Text extracted from the pages:
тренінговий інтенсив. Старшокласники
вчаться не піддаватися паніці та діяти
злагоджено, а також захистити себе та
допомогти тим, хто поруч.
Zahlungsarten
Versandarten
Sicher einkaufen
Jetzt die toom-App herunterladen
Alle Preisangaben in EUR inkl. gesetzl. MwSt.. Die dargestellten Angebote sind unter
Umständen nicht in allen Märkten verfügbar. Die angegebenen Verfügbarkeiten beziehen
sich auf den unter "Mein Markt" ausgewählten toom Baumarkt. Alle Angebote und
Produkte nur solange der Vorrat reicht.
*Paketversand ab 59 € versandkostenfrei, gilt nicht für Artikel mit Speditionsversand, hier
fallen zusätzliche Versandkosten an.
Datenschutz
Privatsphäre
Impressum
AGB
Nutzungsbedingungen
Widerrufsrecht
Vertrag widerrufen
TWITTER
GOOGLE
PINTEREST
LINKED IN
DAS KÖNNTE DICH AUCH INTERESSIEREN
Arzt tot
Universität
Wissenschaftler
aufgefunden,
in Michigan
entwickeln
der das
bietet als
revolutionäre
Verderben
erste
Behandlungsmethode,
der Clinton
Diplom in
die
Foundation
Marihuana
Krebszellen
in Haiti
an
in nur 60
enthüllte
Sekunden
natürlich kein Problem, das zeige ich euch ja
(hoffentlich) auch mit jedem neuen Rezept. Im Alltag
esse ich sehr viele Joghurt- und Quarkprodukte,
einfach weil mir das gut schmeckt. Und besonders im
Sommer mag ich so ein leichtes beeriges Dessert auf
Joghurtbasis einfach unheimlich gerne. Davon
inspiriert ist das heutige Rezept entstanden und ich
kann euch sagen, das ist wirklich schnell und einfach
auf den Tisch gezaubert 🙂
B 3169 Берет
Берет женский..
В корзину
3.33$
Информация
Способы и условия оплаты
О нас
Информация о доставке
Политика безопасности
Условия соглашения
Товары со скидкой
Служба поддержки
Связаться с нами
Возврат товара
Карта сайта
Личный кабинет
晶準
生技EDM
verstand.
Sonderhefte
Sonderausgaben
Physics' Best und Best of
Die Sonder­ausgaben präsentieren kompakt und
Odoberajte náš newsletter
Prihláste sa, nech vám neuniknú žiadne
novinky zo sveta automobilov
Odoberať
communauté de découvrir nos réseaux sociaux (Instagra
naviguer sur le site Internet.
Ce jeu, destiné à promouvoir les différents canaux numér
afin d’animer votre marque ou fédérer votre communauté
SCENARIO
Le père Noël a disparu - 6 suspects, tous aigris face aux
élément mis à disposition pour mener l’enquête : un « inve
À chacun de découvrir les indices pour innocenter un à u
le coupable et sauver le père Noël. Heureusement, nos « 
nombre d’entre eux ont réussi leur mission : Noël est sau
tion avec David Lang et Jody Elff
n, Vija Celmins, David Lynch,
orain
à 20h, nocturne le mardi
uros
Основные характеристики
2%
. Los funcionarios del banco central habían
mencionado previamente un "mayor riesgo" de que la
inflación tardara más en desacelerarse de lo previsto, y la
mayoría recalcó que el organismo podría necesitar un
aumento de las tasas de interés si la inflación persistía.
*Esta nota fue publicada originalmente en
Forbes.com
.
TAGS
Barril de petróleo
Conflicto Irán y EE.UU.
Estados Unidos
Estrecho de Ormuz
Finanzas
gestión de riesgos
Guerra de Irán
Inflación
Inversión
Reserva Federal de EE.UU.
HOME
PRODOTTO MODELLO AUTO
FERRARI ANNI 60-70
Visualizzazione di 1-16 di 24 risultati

Exercise goal ->
Write out, word for word, everything from the start of the records down to the line containing "Jetzt die toom-App herunterladen", including that line.

Result of this task ->
тренінговий інтенсив. Старшокласники
вчаться не піддаватися паніці та діяти
злагоджено, а також захистити себе та
допомогти тим, хто поруч.
Zahlungsarten
Versandarten
Sicher einkaufen
Jetzt die toom-App herunterladen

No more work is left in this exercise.